Светлое воспоминание, греющее душу, но вместе с тем терзающее ее. Будто кошки скребутся внутри.
Это была просто маленькая шутка, даже, скорее, замечание. Он просто подметил. Но сейчас он осознает, что эти двое были в гораздо более тесной связи, чем он с ними. Да и Дрим всегда смотрел на Блу таким взглядом… Таким теплым, таким любящим. Ему, вероятно, все это время было так тяжело. Надо будет поговорить с ним. Даже если он этого не захочет. Надо.
Художник продолжил свой путь, перебирая в голове моменты из прошлого. Легкий бриз ударил в лицо, волна мурашек пробежалась по всему телу. Набережная.
Однажды ночью они вместе выбрались в столь живописное место. Огни фонарей отражением расплывались на поверхности воды, яркие звезды освещали все ночное небо, а газон подле воды развевался слабым ветерком, дующим со стороны водной глади, на которой маленькие волны гармонично сливались, создавая какой-то волшебный танец.
Мечтатель с Голубикой бесились в сторонке, по всей округе был слышен их звонкий смех. Такой радостный. Такой искренний. Инк же сидел на каменном выступе, смотрел куда-то вдаль и думал о том, что пейзаж перед его глазами такой живописный. Сейчас бы кисть в руки и творить, изливая на поверхность холста все изящество окружающего пространства. И эту утопичную атмосферу, создаваемую его дорогими друзьями.
Из глубоких размышлений его вывел совсем незапланированный полет прямиком в водные глубины. Холодно.
Всплыв на поверхность, он недовольно посмотрел на лежащих друг на друге юношей. Блу возвышался над Дримом и обеспокоенно глядел на Инка. Судя по всему, в процессе своих игр они случайно упали на художника, тем самым столкнув его. И вновь этот пронзительный звонкий смех.
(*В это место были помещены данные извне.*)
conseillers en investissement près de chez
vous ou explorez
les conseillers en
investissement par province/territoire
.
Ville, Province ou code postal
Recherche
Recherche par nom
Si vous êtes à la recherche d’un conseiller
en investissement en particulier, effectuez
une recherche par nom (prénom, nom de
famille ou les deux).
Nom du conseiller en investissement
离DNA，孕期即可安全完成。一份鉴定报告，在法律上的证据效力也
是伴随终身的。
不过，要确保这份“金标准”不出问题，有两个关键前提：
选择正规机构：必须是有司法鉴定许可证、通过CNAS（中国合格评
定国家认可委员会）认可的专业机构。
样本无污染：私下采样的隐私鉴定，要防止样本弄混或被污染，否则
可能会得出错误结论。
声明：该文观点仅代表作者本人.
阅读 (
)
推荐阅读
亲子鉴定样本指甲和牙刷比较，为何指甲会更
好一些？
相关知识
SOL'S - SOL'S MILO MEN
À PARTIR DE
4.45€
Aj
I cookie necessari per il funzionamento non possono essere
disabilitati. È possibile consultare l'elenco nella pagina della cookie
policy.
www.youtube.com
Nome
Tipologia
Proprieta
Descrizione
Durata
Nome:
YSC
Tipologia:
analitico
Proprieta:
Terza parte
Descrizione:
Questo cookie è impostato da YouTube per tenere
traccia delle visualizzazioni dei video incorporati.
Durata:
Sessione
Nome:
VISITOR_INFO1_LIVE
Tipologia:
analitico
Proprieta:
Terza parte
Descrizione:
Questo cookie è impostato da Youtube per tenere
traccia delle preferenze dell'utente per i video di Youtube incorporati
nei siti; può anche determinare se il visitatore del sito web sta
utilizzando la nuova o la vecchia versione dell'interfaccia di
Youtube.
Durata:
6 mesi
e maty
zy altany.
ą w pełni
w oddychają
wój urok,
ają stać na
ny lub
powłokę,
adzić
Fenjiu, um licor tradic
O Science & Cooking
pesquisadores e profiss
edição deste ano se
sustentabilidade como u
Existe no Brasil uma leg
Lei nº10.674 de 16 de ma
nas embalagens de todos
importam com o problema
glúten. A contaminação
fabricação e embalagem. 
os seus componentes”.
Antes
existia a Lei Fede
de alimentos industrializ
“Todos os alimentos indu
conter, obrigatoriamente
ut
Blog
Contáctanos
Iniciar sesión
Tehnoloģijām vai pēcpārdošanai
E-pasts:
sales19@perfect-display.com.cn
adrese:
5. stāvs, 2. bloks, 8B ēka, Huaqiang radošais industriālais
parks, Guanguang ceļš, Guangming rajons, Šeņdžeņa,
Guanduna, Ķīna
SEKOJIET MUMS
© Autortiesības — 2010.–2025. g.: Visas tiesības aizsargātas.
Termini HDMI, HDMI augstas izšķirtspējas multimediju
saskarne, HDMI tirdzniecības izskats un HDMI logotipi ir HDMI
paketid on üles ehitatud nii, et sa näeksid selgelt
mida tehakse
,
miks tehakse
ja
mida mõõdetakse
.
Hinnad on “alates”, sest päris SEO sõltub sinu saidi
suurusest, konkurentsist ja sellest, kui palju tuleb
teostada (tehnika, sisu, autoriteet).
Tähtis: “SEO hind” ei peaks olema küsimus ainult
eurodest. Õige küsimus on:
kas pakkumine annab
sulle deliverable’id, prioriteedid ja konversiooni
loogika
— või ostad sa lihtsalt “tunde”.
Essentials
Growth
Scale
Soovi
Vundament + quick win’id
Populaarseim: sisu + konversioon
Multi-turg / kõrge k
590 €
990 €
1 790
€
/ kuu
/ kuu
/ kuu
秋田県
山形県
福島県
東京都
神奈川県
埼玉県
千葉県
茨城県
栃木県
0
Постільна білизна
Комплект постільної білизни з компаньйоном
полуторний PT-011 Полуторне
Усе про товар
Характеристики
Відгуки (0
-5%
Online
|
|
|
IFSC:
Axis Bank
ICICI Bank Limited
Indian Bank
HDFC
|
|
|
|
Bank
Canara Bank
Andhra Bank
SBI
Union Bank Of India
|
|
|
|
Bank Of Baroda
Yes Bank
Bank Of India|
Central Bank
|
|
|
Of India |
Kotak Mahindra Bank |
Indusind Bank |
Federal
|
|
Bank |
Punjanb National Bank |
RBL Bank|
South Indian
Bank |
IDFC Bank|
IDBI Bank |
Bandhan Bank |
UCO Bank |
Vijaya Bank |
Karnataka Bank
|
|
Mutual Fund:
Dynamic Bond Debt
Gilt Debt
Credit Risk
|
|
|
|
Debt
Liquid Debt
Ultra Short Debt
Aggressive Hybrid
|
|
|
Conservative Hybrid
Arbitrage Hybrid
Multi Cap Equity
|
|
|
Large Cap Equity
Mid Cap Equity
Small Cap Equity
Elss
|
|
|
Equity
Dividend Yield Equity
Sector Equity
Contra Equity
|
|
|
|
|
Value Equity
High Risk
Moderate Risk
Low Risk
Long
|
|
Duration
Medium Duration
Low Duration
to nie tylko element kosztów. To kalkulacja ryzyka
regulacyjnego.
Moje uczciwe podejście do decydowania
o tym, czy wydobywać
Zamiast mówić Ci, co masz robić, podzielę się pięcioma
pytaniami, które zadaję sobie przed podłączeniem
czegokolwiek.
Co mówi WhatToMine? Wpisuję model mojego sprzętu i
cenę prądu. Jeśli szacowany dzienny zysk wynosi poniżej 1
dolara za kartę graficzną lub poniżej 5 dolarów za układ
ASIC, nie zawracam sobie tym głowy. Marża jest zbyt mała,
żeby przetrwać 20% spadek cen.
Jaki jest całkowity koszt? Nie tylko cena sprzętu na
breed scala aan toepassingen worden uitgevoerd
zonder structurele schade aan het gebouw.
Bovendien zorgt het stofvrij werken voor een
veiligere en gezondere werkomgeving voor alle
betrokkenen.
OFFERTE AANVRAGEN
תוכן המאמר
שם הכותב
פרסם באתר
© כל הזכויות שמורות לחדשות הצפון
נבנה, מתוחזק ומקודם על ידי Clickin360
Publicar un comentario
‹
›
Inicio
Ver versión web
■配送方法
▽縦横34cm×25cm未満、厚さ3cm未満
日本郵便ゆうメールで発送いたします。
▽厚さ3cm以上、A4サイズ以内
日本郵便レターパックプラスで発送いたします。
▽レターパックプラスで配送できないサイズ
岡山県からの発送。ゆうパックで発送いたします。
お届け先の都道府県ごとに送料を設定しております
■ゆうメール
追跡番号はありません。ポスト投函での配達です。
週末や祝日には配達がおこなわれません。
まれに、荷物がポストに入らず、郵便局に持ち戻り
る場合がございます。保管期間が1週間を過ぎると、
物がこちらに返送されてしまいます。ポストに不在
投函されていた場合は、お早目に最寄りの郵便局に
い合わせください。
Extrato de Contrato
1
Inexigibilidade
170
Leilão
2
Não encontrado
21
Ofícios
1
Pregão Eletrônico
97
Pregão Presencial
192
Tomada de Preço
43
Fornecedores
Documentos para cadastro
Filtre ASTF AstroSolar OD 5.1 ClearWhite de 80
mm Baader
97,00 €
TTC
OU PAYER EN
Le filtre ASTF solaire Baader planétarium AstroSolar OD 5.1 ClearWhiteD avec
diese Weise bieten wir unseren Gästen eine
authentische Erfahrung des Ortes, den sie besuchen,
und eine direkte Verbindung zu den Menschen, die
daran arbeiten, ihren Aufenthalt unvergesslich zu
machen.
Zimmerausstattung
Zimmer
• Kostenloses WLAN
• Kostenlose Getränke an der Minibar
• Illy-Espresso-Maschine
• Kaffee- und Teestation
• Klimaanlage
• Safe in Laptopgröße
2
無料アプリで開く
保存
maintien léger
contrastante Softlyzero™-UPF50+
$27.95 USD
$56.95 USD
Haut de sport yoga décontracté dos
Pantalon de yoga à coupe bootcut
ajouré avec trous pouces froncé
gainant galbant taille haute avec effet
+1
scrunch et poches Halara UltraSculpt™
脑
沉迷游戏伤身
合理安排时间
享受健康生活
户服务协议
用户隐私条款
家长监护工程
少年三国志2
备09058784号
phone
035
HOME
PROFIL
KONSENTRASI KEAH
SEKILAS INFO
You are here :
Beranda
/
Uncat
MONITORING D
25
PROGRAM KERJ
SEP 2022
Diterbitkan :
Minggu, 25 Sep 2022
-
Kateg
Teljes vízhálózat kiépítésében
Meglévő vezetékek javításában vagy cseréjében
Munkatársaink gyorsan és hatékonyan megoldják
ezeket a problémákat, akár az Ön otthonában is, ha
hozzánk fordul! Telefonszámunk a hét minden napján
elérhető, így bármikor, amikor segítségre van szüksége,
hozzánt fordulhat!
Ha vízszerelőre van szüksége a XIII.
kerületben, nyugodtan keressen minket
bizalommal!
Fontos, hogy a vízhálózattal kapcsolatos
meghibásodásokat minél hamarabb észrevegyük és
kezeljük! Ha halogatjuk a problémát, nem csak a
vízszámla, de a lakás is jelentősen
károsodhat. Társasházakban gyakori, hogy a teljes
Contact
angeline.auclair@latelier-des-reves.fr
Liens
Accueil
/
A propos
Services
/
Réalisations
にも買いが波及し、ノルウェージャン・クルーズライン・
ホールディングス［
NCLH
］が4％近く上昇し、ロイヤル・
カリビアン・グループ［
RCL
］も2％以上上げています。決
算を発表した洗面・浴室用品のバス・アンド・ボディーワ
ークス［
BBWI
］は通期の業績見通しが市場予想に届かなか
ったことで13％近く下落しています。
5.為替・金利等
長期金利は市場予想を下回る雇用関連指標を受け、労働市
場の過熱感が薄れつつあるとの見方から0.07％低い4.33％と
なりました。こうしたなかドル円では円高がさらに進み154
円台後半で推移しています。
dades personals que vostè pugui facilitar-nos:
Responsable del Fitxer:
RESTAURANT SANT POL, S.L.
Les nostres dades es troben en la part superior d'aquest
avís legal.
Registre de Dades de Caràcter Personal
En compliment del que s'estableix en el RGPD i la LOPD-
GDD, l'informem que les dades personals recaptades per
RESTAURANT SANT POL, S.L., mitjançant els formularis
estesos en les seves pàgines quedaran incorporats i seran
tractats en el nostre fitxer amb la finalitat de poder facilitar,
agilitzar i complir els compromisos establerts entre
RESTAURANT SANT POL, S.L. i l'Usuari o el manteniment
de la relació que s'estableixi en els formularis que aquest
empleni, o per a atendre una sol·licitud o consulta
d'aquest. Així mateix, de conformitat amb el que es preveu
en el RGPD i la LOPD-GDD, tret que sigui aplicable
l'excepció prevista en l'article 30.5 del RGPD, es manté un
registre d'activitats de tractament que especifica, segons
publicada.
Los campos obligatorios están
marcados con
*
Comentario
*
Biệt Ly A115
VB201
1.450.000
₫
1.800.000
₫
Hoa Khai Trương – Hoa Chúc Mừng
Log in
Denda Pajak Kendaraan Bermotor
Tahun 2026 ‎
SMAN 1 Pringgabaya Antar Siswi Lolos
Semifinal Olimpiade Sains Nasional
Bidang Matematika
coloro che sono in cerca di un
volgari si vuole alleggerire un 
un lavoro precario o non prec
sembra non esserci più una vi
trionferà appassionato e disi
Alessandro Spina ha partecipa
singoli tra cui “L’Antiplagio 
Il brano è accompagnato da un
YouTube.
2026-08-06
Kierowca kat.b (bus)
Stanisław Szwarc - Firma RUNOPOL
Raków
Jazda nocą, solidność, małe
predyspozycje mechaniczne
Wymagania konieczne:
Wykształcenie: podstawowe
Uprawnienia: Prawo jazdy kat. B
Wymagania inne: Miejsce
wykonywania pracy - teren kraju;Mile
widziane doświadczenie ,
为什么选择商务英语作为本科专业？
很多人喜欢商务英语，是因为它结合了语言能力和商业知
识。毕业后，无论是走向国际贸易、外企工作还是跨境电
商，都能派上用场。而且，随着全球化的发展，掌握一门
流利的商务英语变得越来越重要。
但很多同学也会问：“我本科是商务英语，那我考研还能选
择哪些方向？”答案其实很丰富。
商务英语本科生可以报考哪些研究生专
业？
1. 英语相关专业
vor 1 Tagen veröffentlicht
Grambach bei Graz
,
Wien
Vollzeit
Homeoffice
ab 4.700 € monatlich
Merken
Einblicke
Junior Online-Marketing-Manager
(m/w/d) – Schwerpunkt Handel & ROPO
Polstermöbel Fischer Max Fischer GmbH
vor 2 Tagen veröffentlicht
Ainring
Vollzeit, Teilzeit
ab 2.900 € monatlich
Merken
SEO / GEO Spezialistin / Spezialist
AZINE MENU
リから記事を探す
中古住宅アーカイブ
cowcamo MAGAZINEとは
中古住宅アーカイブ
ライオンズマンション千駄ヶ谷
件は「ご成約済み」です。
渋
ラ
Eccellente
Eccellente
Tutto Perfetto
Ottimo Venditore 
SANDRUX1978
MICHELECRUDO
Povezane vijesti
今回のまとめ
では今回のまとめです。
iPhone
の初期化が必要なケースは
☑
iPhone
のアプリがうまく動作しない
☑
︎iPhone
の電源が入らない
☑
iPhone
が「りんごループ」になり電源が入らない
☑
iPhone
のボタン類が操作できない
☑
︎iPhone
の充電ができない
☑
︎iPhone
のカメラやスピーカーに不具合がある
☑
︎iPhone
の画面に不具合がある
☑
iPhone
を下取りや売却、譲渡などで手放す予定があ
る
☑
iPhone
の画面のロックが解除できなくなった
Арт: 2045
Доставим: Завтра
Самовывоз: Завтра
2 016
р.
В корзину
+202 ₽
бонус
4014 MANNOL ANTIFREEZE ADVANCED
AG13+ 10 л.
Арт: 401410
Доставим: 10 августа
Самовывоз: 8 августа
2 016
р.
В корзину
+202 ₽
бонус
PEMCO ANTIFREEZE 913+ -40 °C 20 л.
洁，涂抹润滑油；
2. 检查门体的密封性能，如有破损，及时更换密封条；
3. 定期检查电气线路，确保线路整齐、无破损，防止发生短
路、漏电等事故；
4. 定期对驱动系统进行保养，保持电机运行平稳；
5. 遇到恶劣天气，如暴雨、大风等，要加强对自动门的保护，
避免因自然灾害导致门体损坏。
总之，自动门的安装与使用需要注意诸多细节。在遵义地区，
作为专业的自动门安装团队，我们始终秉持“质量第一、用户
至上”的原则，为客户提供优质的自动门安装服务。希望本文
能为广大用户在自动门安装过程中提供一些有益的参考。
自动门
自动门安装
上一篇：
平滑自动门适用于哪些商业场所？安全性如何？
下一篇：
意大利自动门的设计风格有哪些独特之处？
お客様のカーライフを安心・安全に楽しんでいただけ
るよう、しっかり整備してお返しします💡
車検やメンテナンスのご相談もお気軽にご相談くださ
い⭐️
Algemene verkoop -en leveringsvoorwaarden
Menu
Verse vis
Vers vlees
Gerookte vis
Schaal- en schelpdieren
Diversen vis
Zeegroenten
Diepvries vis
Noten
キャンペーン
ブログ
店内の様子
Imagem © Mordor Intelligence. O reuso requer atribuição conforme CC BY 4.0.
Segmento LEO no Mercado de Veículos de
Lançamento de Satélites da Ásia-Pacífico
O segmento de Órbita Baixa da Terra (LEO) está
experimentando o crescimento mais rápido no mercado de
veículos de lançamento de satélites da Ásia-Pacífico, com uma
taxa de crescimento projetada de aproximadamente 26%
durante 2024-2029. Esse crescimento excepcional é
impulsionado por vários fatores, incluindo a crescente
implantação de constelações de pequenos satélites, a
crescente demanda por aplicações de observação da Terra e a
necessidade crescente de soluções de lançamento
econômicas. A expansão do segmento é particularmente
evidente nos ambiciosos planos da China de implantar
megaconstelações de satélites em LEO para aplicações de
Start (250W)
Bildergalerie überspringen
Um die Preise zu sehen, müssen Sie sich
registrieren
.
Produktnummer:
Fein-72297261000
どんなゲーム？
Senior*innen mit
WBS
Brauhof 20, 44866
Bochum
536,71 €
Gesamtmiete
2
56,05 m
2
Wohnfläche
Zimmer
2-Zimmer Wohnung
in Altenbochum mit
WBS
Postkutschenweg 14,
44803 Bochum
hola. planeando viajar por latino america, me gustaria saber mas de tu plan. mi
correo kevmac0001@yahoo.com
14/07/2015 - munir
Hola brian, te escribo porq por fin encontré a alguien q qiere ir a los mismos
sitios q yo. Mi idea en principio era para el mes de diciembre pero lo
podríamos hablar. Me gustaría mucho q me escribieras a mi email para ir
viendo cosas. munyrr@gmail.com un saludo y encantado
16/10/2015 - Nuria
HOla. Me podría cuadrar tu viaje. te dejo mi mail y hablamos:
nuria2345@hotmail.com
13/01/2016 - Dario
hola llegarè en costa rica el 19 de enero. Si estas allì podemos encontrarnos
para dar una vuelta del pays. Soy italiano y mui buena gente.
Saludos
— Видел бы ты сейчас свое выражение лица! — Юнец поднялся с мечтателя и прыгнул в воду рядом с Инком. Капли разлетелись в разные стороны, обрызгав Дрима с головы до ног. — Не волнуйся, теперь ты не один! Я пришел к тебе на помощь! — Подмигнув, изрек голубоглазый.
Мечтатель же присел на корточки около водной поверхности и протянул руку художнику, как бы предлагая свою помощь. Но ее в то же мгновение перехватил юнец, так же затащив того в воду.
Забавная ситуация.
«Ты не один.»
И все-таки, он остался один. Произошло то, чего он так сильно боялся. Солнечную мечту скрыли облака, а маленькая звездочка потухла.